[Opening Records for the exercise section]

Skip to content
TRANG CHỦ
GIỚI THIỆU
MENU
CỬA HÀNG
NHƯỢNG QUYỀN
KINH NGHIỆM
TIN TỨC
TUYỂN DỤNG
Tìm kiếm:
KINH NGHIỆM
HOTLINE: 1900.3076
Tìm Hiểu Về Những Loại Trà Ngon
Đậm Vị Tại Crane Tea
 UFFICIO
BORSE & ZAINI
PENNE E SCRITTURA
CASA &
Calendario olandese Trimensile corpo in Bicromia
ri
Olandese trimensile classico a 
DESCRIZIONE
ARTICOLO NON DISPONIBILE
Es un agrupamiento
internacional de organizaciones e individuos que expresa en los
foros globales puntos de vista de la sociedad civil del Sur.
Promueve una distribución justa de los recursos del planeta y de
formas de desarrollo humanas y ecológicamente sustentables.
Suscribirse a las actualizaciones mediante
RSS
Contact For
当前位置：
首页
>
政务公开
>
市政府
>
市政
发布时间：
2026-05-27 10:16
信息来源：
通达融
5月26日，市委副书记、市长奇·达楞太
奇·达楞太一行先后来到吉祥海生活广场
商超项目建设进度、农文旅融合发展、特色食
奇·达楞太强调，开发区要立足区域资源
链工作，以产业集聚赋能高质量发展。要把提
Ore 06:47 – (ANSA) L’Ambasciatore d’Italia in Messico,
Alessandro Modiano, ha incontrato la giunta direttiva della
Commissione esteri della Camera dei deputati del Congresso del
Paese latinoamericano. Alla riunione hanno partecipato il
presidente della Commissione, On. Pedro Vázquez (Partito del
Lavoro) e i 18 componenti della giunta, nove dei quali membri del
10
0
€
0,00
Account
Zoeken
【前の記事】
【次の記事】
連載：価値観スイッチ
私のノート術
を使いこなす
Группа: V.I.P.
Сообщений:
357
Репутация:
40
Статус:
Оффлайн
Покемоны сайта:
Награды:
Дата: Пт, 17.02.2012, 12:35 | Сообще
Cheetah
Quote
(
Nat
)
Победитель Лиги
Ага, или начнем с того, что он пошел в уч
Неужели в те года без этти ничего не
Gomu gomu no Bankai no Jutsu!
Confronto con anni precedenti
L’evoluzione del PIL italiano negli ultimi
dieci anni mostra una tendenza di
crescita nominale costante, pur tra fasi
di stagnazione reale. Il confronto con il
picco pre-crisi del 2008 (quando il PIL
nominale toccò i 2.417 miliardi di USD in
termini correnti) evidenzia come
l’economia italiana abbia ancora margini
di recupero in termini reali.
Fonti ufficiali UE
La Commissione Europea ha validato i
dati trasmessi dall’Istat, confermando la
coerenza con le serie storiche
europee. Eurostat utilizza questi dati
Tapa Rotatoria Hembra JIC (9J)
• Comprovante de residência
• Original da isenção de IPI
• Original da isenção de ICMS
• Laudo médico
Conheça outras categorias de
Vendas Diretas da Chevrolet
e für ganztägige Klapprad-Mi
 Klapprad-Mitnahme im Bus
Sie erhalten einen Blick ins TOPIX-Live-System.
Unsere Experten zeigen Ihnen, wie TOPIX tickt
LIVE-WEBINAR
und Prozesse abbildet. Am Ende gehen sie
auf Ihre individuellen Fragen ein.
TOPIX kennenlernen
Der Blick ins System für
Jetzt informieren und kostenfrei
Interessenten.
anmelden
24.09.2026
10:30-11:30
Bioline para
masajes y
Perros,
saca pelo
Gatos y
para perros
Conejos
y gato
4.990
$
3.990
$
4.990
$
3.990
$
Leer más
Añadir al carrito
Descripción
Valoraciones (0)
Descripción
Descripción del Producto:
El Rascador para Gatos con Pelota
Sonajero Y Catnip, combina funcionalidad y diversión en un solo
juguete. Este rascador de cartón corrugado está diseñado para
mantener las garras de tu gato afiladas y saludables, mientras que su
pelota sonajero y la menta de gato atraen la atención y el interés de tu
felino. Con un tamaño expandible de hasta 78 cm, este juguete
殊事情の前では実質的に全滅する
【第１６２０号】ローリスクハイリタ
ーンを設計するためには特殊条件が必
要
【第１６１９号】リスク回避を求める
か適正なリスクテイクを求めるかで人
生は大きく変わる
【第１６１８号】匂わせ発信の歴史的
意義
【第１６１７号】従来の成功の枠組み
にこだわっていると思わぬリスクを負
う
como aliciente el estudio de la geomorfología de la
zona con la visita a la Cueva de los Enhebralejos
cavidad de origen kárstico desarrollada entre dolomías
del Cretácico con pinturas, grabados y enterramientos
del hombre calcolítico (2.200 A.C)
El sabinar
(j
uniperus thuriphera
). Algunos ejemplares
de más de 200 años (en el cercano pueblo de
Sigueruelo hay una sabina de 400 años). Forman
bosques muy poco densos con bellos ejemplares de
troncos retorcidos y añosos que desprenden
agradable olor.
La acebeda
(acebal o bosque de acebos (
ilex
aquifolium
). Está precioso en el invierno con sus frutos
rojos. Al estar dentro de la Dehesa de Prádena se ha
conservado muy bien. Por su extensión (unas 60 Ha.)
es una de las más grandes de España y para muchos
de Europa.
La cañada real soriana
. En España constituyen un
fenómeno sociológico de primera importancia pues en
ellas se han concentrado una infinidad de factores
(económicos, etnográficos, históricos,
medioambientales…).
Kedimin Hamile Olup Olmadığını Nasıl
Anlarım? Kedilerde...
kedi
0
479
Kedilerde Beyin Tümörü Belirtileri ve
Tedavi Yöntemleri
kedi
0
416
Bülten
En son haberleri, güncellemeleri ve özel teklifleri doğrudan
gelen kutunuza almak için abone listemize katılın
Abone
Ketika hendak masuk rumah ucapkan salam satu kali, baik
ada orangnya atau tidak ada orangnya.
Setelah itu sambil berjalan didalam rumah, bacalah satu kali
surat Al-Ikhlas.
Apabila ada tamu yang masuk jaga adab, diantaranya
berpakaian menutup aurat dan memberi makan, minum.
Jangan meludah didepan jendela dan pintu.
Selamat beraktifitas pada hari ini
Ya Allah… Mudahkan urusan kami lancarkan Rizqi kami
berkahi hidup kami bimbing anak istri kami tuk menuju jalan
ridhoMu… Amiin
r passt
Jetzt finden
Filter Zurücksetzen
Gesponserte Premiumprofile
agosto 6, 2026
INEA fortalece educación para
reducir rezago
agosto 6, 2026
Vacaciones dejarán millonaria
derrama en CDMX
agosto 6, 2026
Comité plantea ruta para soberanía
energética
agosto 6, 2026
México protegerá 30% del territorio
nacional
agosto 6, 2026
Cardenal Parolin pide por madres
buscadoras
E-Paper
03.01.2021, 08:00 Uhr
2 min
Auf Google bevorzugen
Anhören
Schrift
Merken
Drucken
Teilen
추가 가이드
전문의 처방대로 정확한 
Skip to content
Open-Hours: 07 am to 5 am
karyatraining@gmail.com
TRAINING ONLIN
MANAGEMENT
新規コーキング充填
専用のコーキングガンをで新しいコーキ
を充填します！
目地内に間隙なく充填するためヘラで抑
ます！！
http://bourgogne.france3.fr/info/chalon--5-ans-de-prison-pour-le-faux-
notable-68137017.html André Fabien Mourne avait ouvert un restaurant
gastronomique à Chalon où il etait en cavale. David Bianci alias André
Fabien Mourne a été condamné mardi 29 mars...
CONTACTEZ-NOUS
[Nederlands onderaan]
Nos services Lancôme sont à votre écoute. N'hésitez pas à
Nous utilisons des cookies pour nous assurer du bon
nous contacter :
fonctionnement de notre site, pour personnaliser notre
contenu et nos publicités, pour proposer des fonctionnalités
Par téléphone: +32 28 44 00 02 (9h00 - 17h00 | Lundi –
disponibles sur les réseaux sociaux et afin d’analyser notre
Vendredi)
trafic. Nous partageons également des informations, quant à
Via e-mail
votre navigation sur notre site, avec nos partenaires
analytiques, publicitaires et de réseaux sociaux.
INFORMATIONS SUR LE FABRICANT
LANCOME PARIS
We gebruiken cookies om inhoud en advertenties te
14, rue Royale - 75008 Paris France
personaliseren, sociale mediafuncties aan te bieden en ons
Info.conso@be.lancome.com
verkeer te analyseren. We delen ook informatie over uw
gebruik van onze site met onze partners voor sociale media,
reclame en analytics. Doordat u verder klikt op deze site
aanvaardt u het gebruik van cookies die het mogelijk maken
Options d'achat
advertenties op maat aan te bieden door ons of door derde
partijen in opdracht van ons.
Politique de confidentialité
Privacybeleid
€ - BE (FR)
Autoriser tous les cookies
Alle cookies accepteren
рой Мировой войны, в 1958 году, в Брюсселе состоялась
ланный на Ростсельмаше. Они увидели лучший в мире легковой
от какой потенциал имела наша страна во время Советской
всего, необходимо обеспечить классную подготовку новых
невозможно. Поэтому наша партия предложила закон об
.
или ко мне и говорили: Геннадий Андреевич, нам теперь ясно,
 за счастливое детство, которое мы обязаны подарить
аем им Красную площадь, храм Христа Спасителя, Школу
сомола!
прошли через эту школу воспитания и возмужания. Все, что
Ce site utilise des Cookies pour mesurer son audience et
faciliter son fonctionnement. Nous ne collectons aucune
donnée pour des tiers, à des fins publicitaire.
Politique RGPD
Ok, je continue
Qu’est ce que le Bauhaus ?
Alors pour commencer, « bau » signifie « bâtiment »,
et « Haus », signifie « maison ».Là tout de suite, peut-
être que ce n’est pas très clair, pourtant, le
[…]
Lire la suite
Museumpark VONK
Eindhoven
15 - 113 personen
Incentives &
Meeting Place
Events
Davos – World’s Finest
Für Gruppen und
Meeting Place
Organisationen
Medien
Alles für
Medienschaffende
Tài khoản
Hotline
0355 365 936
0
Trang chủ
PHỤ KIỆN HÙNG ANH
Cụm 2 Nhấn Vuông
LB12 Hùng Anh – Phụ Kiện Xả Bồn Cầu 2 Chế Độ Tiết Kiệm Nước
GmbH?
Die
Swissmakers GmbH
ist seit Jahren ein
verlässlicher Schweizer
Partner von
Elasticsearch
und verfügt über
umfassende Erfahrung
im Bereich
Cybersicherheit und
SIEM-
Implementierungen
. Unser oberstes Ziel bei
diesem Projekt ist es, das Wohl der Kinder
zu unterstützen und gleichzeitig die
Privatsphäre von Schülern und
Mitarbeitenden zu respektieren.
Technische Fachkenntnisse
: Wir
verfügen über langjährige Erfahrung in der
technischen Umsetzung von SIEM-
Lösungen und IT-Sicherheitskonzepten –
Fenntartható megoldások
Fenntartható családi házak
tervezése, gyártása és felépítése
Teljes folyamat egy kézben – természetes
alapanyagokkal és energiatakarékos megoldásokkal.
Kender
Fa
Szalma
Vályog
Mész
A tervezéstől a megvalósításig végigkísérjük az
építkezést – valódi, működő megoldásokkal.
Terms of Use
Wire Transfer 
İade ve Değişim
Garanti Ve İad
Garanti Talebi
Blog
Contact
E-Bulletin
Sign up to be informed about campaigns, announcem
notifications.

[Closing Records for the exercise section]

• Your assignment
Lines from the start of the records through the one containing "La Commissione Europea ha validato i" are what should be retyped, exactly and in full, both ends included.

• Result for this exercise
Skip to content
TRANG CHỦ
GIỚI THIỆU
MENU
CỬA HÀNG
NHƯỢNG QUYỀN
KINH NGHIỆM
TIN TỨC
TUYỂN DỤNG
Tìm kiếm:
KINH NGHIỆM
HOTLINE: 1900.3076
Tìm Hiểu Về Những Loại Trà Ngon
Đậm Vị Tại Crane Tea
 UFFICIO
BORSE & ZAINI
PENNE E SCRITTURA
CASA &
Calendario olandese Trimensile corpo in Bicromia
ri
Olandese trimensile classico a 
DESCRIZIONE
ARTICOLO NON DISPONIBILE
Es un agrupamiento
internacional de organizaciones e individuos que expresa en los
foros globales puntos de vista de la sociedad civil del Sur.
Promueve una distribución justa de los recursos del planeta y de
formas de desarrollo humanas y ecológicamente sustentables.
Suscribirse a las actualizaciones mediante
RSS
Contact For
当前位置：
首页
>
政务公开
>
市政府
>
市政
发布时间：
2026-05-27 10:16
信息来源：
通达融
5月26日，市委副书记、市长奇·达楞太
奇·达楞太一行先后来到吉祥海生活广场
商超项目建设进度、农文旅融合发展、特色食
奇·达楞太强调，开发区要立足区域资源
链工作，以产业集聚赋能高质量发展。要把提
Ore 06:47 – (ANSA) L’Ambasciatore d’Italia in Messico,
Alessandro Modiano, ha incontrato la giunta direttiva della
Commissione esteri della Camera dei deputati del Congresso del
Paese latinoamericano. Alla riunione hanno partecipato il
presidente della Commissione, On. Pedro Vázquez (Partito del
Lavoro) e i 18 componenti della giunta, nove dei quali membri del
10
0
€
0,00
Account
Zoeken
【前の記事】
【次の記事】
連載：価値観スイッチ
私のノート術
を使いこなす
Группа: V.I.P.
Сообщений:
357
Репутация:
40
Статус:
Оффлайн
Покемоны сайта:
Награды:
Дата: Пт, 17.02.2012, 12:35 | Сообще
Cheetah
Quote
(
Nat
)
Победитель Лиги
Ага, или начнем с того, что он пошел в уч
Неужели в те года без этти ничего не
Gomu gomu no Bankai no Jutsu!
Confronto con anni precedenti
L’evoluzione del PIL italiano negli ultimi
dieci anni mostra una tendenza di
crescita nominale costante, pur tra fasi
di stagnazione reale. Il confronto con il
picco pre-crisi del 2008 (quando il PIL
nominale toccò i 2.417 miliardi di USD in
termini correnti) evidenzia come
l’economia italiana abbia ancora margini
di recupero in termini reali.
Fonti ufficiali UE
La Commissione Europea ha validato i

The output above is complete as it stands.